5 Key Principles for Working with the Poor: #2 Dignity Matters

This is the second in five posts covering key principles in ministry with the poor intended to help churches move from transactional to transformational ministry.  In the previous post, we discussed the importance of listening to the poor before acting.

2. Dignity Matters

Consider the message when we try to  fix what’s broken.

When I was a sophomore in college, some friends were talking about a spring break trip they were planning to Juarez, Mexico, to build houses.  I was a fairly new Christian and was excited about the idea of an adventure with a great cause attached to it.  Other kids were headed off to beaches in every direction, but I felt like this was an opportunity to see the real world, and serve the Lord at the same time.

For my first “mission trip” it was just about as eye-opening and real as you could get.  The part of Juarez that we worked in looked like an attempt to reclaim a garbage dump.  As we dug up the ground to prepare a place to pour the foundation, we discovered little plastic bags that we jokingly called “goodie bags” because they had anything but goodies on the inside.  For a kid that had grown up in the suburbs, this was extreme, and I honestly felt pretty good about my willingness to serve the Lord by digging up human feces in the hot sun of the desert.

More students signed up for the trip than the organizers were expecting, and we looked a little bit like stirred up ants on an ant hill.  We had so many people that we didn’t even have enough jobs or space on the work site, so we had a team of people in the street prepping stucco and other materials for those working on the house.

One afternoon, the man who would be receiving the house came home from his day of labor.  He picked up two trowels, one for each hand, and began applying stucco to his new home. There were five other college students working on the adjacent wall, but this man did his work faster and with a higher level of quality than all five of the students combined. This man was clearly a skilled construction worker by trade.

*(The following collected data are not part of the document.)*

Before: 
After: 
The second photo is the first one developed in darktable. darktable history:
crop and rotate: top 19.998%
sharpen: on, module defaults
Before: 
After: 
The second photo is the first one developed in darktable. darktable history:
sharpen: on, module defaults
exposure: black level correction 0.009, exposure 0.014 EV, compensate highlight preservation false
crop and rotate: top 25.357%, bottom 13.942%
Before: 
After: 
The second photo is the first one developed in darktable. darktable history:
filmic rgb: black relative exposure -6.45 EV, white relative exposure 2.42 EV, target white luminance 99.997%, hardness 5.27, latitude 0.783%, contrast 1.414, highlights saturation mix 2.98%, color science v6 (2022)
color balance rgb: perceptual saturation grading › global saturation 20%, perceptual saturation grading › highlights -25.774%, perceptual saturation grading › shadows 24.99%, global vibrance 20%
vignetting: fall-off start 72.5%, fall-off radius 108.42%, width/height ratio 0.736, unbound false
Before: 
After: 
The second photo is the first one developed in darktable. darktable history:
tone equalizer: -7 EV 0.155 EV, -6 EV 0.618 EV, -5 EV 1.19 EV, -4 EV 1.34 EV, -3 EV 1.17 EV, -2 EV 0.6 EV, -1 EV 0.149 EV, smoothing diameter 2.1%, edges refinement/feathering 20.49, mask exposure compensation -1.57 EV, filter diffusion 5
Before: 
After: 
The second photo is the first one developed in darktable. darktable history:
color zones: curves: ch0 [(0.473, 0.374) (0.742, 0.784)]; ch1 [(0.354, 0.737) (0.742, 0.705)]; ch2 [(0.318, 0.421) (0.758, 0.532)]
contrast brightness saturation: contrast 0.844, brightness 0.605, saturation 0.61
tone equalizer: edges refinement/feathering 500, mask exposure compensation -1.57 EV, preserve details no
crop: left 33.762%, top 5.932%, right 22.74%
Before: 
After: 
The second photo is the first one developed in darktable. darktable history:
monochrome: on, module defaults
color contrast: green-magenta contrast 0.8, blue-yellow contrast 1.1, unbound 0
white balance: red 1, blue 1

When the house was completed, we concluded with a ceremony where we presented this home to the family.  We brought them into their home, waited for their reaction to this gift.

As a husband and a father myself, there are few things more important than having a family who is proud of you, as a person and as a provider. Being unable to give your family something as basic as a home tears at the fabric of who you are as a person. I can’t imagine the shame a dad must feel when his kids are asking for basic necessities he can’t provide.

I wonder how this man felt, having a lifetime of experience in construction, when 100 unskilled kids from America came to do what he was unable to do for his family. As a man with such expertise, could we have honored him in front of his family by at least putting him in charge of our efforts?

When we “see a problem, fix a problem,” the message we send often reinforces some of the unseen problems of poverty, like lack of dignity. Dignity matters.